Saat 13:00'te Taksim alanına doğru Beşiktaş ve Saraçhane'den yola çıkan kortejlerin en önünde DİSK'e bağlı işçiler vardı. Arkalarından diğer parti ve gruplar kendi slogan ve pankartlarıyla geliyordu. Saraçhane'den yola çıkan devasa kortejin en arkasında ise, DİSK'in alana sokmayacağını söylediği "Maocu" gruplar vardı.

DİSK'in her iki kortejini, işçilerle diğer gruplar arasına giren ve yol boyunca istenmeyen katılımları önlemeye kararlı tam yirmi bin DİSK güvenlik görevlisi koruyordu.

Kutlama ve miting beklendiği gibi son derece coşkulu ve görkemliydi. Miting devam ederken kortejler hâlâ alana ulaşmaya ve kutlamaya katılmaya çalışıyordu.
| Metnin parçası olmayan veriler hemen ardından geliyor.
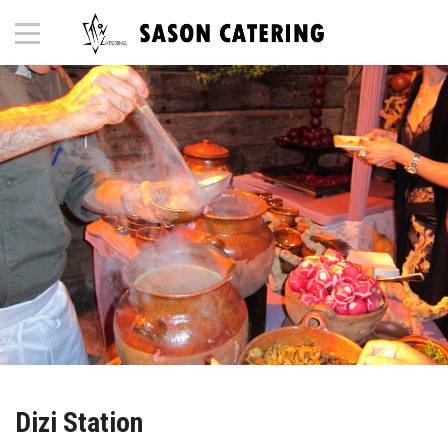
Dizi Station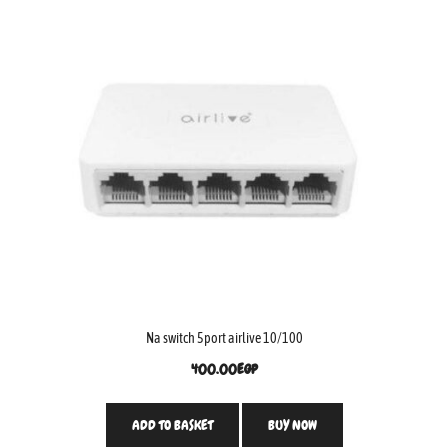
Na switch 5port airlive 10/100
400.00
EGP
ADD TO BASKET
BUY NOW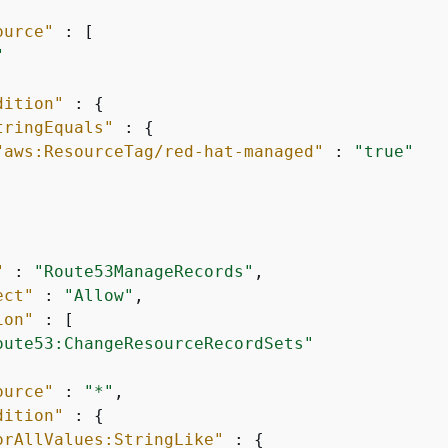
ource"
 : [

"
dition"
 : 
{
tringEquals"
 : 
{
"aws:ResourceTag/red-hat-managed"
 : 
"true"
"
 : 
"Route53ManageRecords"
,

ect"
 : 
"Allow"
,

ion"
 : [

oute53:ChangeResourceRecordSets"
ource"
 : 
"*"
,

dition"
 : 
{
orAllValues:StringLike"
 : 
{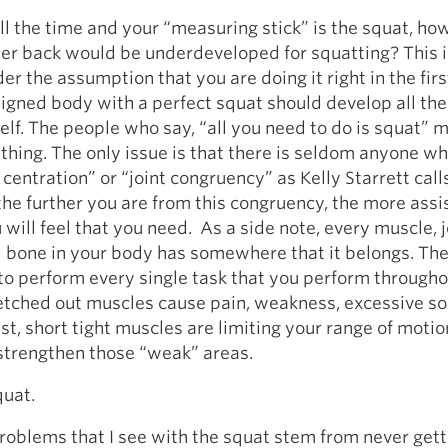
ll the time and your “measuring stick” is the squat, how 
er back would be underdeveloped for squatting? This i
er the assumption that you are doing it right in the firs
ligned body with a perfect squat should develop all th
self. The people who say, “all you need to do is squat” m
hing. The only issue is that there is seldom anyone w
 centration” or “joint congruency” as Kelly Starrett calls
he further you are from this congruency, the more assi
 will feel that you need. As a side note, every muscle, j
 bone in your body has somewhere that it belongs. The
o perform every single task that you perform througho
retched out muscles cause pain, weakness, excessive s
ast, short tight muscles are limiting your range of moti
to strengthen those “weak” areas.
quat.
roblems that I see with the squat stem from never gett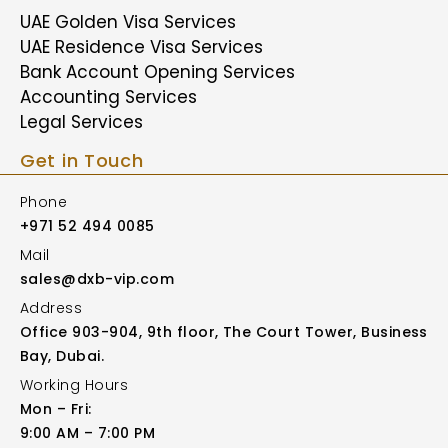
UAE Golden Visa Services
UAE Residence Visa Services
Bank Account Opening Services
Accounting Services
Legal Services
Get in Touch
Phone
+971 52 494 0085
Mail
sales@dxb-vip.com
Address
Office 903-904, 9th floor, The Court Tower, Business
Bay, Dubai.
Working Hours
Mon – Fri:
9:00 AM – 7:00 PM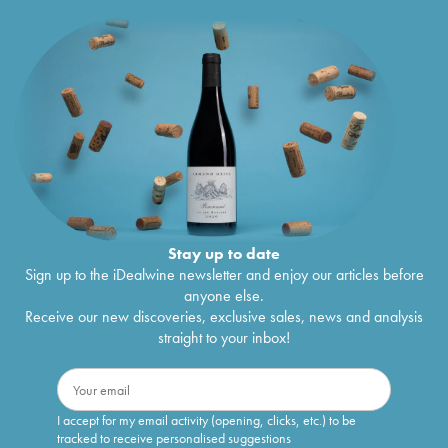
Stay up to date
Sign up to the iDealwine newsletter and enjoy our articles before
anyone else.
Receive our new discoveries, exclusive sales, news and analysis
straight to your inbox!
I accept for my email activity (opening, clicks, etc.) to be
tracked to receive personalised suggestions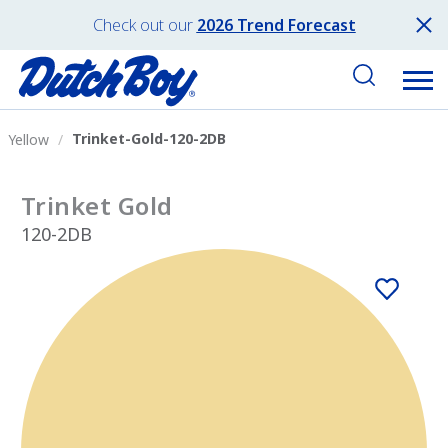
Check out our
2026 Trend Forecast
Trinket-Gold-120-2DB
Yellow
Trinket Gold
120-2DB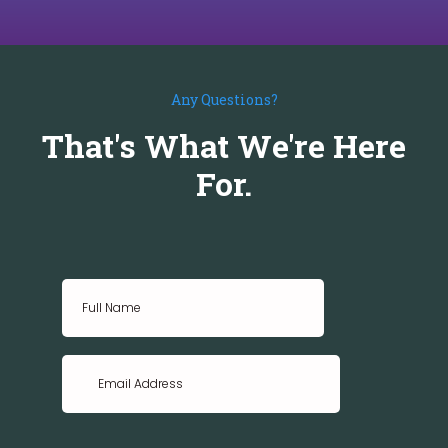
Any Questions?
That's What We're Here
For.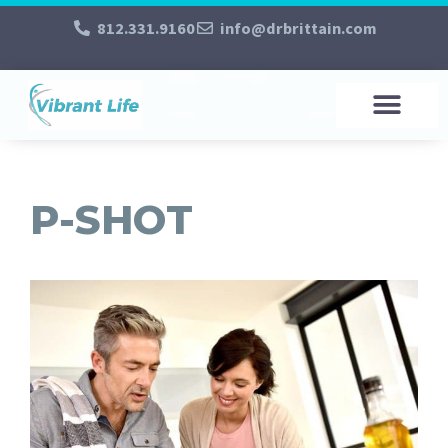
812.331.9160
info@drbrittain.com
P-SHOT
Saat 18:00'e doğru, DİSK Genel Başkanı Kemal Türkler'in konuşmasını bitirmesinin hemen ardından ilk kurşun sesleri duyuldu. Bu ilk sesleri çok daha fazla sayıda silah patlaması izledi.

Pek çok tanığın iddia ettiğine göre, meydana bakan Sular İdaresi'nin üstünden ve bugün The Marmara Taksim olarak adlandırılan dönemin Intercontinental Oteli'nin pencerelerinden alana kurşun sıkıldı. Ardından polis panzerleri siren çalıp su sıkarak meydana, insanların üstüne sürüldü.
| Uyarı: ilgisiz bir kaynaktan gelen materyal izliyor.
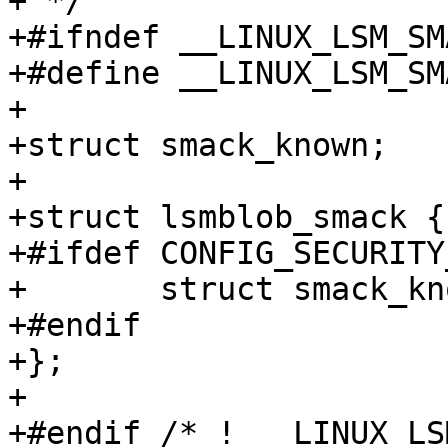
+ */

+#ifndef __LINUX_LSM_SM
+#define __LINUX_LSM_SM
+

+struct smack_known;

+

+struct lsmblob_smack {

+#ifdef CONFIG_SECURITY
+	struct smack_known *skp;

+#endif

+};

+

+#endif /* ! __LINUX_LS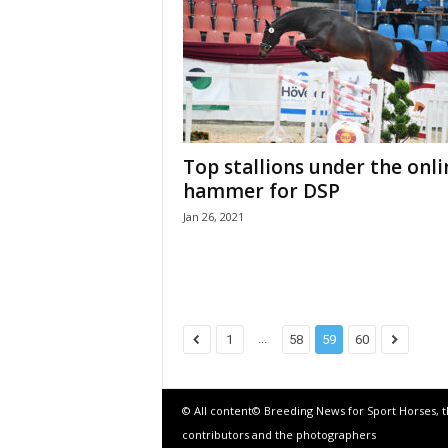
Top stallions under the onli
hammer for DSP
Jan 26, 2021
...
1
58
59
60
© All content© Breeding News for Sport Horses, 
contributors and the photographers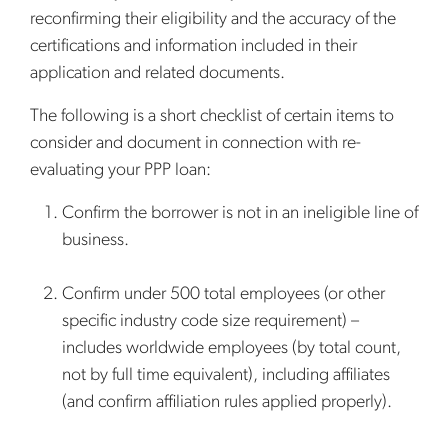
reconfirming their eligibility and the accuracy of the
certifications and information included in their
application and related documents.
The following is a short checklist of certain items to
consider and document in connection with re-
evaluating your PPP loan:
Confirm the borrower is not in an ineligible line of
business.
Confirm under 500 total employees (or other
specific industry code size requirement) –
includes worldwide employees (by total count,
not by full time equivalent), including affiliates
(and confirm affiliation rules applied properly).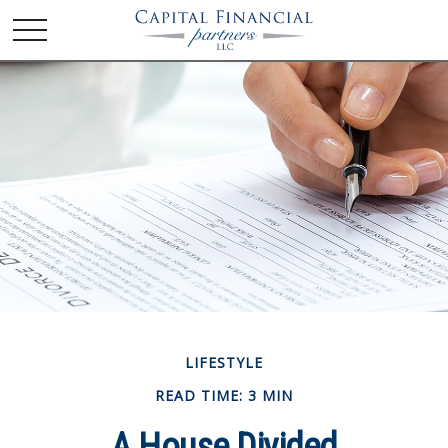
LIFESTYLE
READ TIME: 3 MIN
A House Divided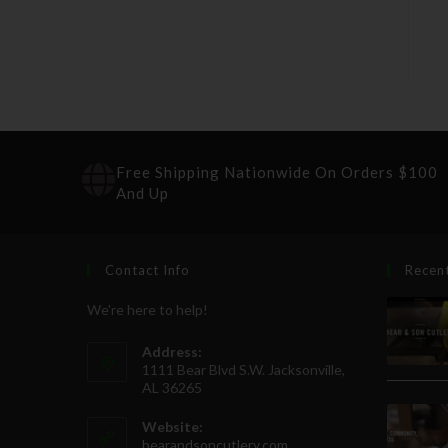
Free Shipping Nationwide On Orders $100
And Up
Contact Info
Recen
We're here to help!
Address:
1111 Bear Blvd S.W. Jacksonville,
AL 36265
Website:
bearandsoncutlery.com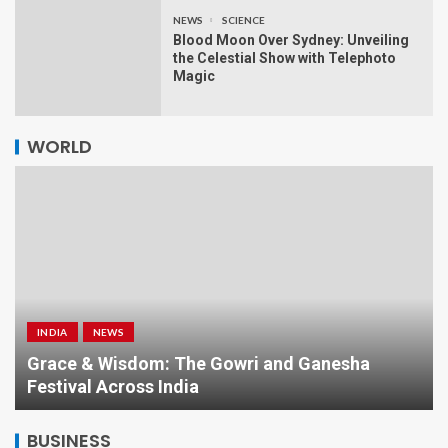
NEWS
SCIENCE
Blood Moon Over Sydney: Unveiling
the Celestial Show with Telephoto
Magic
WORLD
INDIA
NEWS
a
Grace & Wisdom: The Gowri and Ganesha
Festival Across India
BUSINESS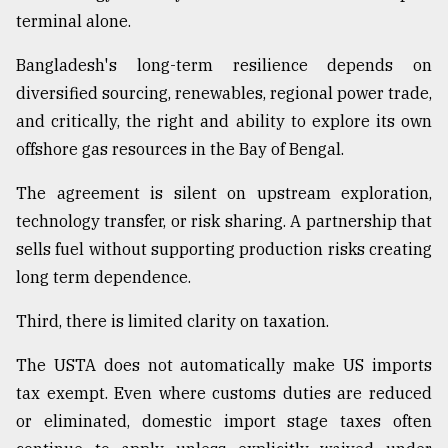
terminal alone.
Bangladesh's long-term resilience depends on
diversified sourcing, renewables, regional power trade,
and critically, the right and ability to explore its own
offshore gas resources in the Bay of Bengal.
The agreement is silent on upstream exploration,
technology transfer, or risk sharing. A partnership that
sells fuel without supporting production risks creating
long term dependence.
Third, there is limited clarity on taxation.
The USTA does not automatically make US imports
tax exempt. Even where customs duties are reduced
or eliminated, domestic import stage taxes often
Art arda büyük patlamalar oluyor, panik kontrol edilemez hale geliyordu.

Yüz binlerce kişinin doldurduğu meydan fırtınalı bir deniz gibi dalgalanmaya, insanlar can havliyle devasa gruplar halinde kaçışmaya başladı. Büyük insan kitleleri Taksim'e açılan cadde ve sokaklara daracık kayalık bir boğazdan geçmeye çalışan deli ırmaklar gibi akıyordu.

Meydan boşaldığında geride yalnızca kurşunla vurulanlar, ezilenler ve kaçarken yitirilen on binlerce ayakkabı kaldı.
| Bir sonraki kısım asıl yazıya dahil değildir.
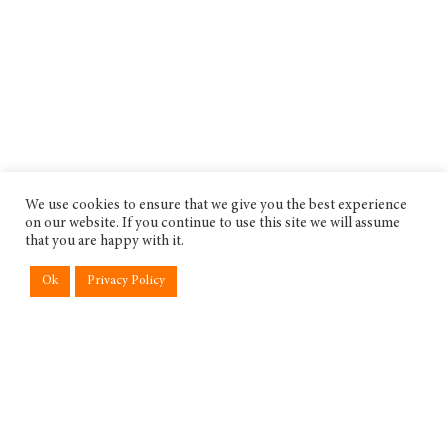
We use cookies to ensure that we give you the best experience
on our website. If you continue to use this site we will assume
that you are happy with it.
Ok
Privacy Policy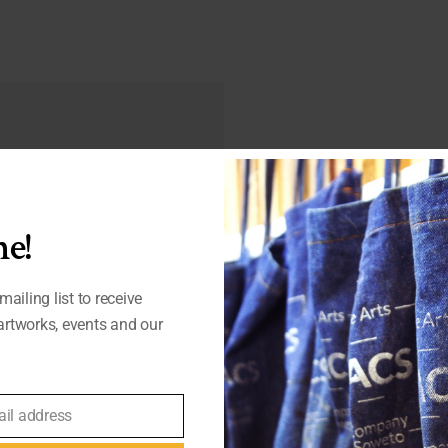
d fields are marked
*
e!
mailing list to receive
rtworks, events and our
ail address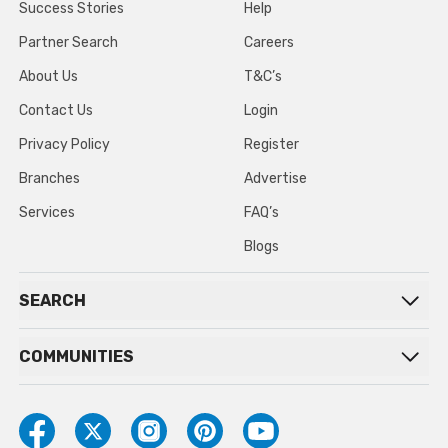
Success Stories
Help
Partner Search
Careers
About Us
T&C’s
Contact Us
Login
Privacy Policy
Register
Branches
Advertise
Services
FAQ’s
Blogs
SEARCH
COMMUNITIES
Olayla ilgili iddianameye göre o gün Taksim'de 34 kişi öldü, yüzlerce kişi yaralandı. 34 kişinin beşi, biri polis olmak üzere kurşunla vurularak; 29'u izdiham sırasında nefes alamadığı için boğularak ya da ezilerek ölmüştü. Yaralıların 34'ü baş ve göğüslerinden kurşunla vurulmuş ancak hiçbiri yaşamını yitirmemişti.

Kurşunla vurularak ölenlerden üçü DİSK güvenlik ekibi içinde yer alan UZEL fabrikası işçileriydi. Üçü de Taksim Meydanı'nın Tarlabaşı girişinde vurulup öldü...

Tıpkı Gabriel García Márquez'in ünlü Kırmızı Pazartesi romanındaki gibi 1 Mayıs 1977'de de herkesin bildiği, korktuğu hatta neredeyse beklediği felaket; göstere göstere, bağıra bağıra geldi, yapacağını yaptı.

Ancak romanla gerçek yaşam arasında çok önemli bir fark var: 1 Mayıs 1977 katliamının sorumluları asla bulunamadı, bulunmak istenmedi...

Sonraki yıllarda cinayetler çığ gibi büyüdü. Yalnızca sol ve sağ arasında değil sol içinde de silahlı çatışmalar ve cinayetler hızla yayıldı. Pek çok "solcu" bizzat "solcular" tarafından katledildi.

Üç yıl sonra gelen 12 Eylül 1980 darbesinin ardından, sorumluları arayıp bulacak ve adaleti yerine getirmeye kalkışacak kimse zaten kalmadı.